Le cas des engrais minéraux azotés

Dans un rapport publié en 2020, consacré aux politiques de lutte contre la pollution de l’air, la Cour des comptes avait abordé le cas de l’ammoniac, avec le constat suivant : « bien que des solutions existent et soient mises en œuvre depuis de nombreuses années dans plusieurs pays européens, la prise de conscience en France a été particulièrement tardive, et peu de mesures contraignantes sont actuellement mises en œuvre ». Pour y remédier, l’institution proposer notamment d’intégrer la qualité de l’air dans la réglementation des pollutions d’origine agricole et dans les critères de conditionnalité des aides de la Pac.

Depuis, la loi Climat et résilience est passée par là. L’agriculture bénéficie cependant d’un sursis s’agissant des engrais minéraux azotés, sous le coup d’une redevance, au cas où les émissions de NH3 sortiraient deux ans d’affilée, de la trajectoire fixée à l’horizon 2030 (-13% par rapport à 2005) en vertu de l’application de la Directive européenne NEC (National Emission Ceilings). Le NO2 se voit simultanément appliqué une contrainte de -15% par rapport à 2015 dans le cadre de la loi Climat.

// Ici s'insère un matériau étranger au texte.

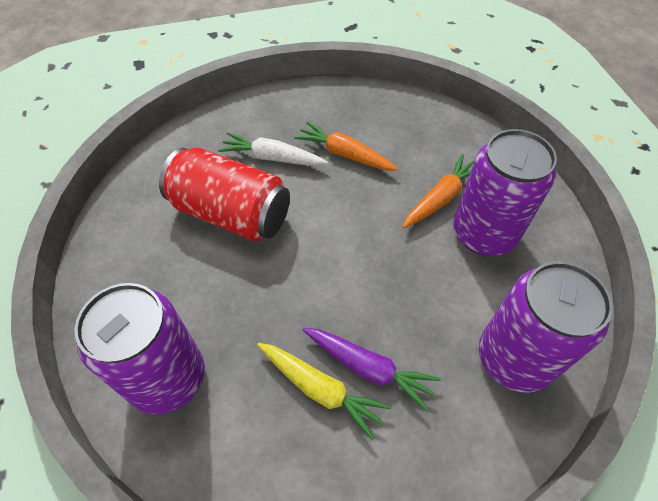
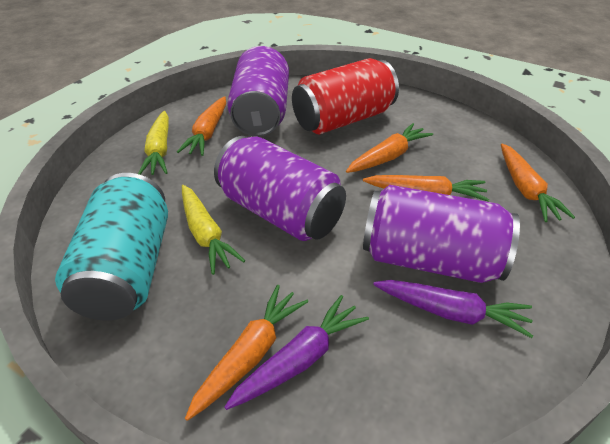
orange carrot: 2 -> 5
purple carrot: 1 -> 2
turquoise can: 0 -> 1
white carrot: 1 -> 0
yellow carrot: 1 -> 2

En ce qui concerne l’ammoniac, les engrais minéraux bénéficient d’une échappatoire, au moins partielle, liée au type d’engrais. Selon l’Ademe et le CITEPA, dans les mêmes conditions d’épandage, les ammonitrates sont caractérisées par un facteur d’émission inférieur de quatre fois à celui de la solution azotée et de sept fois à celui de l’urée. Selon la Cour des comptes, la part des ammonitrates a reculé 43% à 37% entre 2005 et 2016. L’Allemagne par exemple a interdit l’usage d’urée et de solution azotée sans inhibiteur d’uréase, une piste en cours d’évaluation en France par l’Anses.

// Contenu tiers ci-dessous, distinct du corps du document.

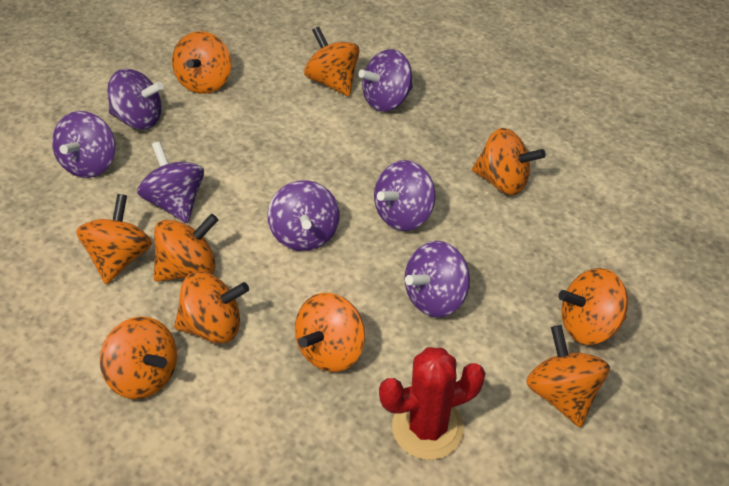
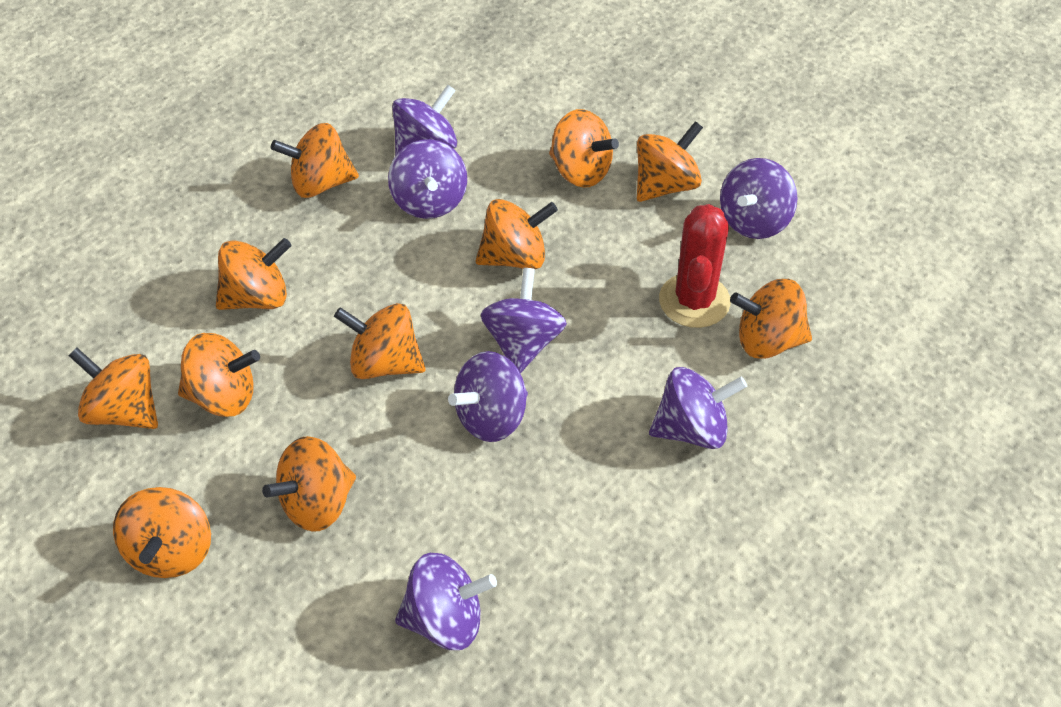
orange spinning top: 10 -> 11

Le cas des engrais organiques

Tout comme les engrais minéraux, le sort des engrais organiques, liquides et solides, est lié au Plan national de réduction des émissions de polluants atmosphériques (PREPA), la déclinaison nationale de la directive NEC. Il repose notamment sur la mise en œuvre d’un Plan matériels d’épandages moins émissifs, présenté par le ministère de l’Agriculture en 2021, prônant notamment « l’interdiction progressive des buses palettes avec interdiction totale à l’horizon 2025 pour l’épandage des effluents liquides et l’incorporation des effluents solides dans un délai post épandage inférieur à 12 heures, dans les contextes économiques, agronomiques et organisationnels qui le permettent ».

Parmi les facteurs limitants figurent, pour les lisiers, des contraintes financières (+2500 à +3000 €/mètre pour un pendillard) et techniques (pentes fortes, éléments de litière, corps flottants entrainant le bouchage des tubes). L’enfouissement des apports solides, surreprésentés en France par rapport à d’autres pays, est en butte à une double impasse : il n’existe pas de matériels moins émissifs que les épandeurs existants tandis que l’enfouissement est impossible sur prairies.

Les échéances réglementaires sont encore un peu lointaines et les futures astreintes encore floues. Mais le printemps et les risques de pic d'émission font office de piqure de rappel.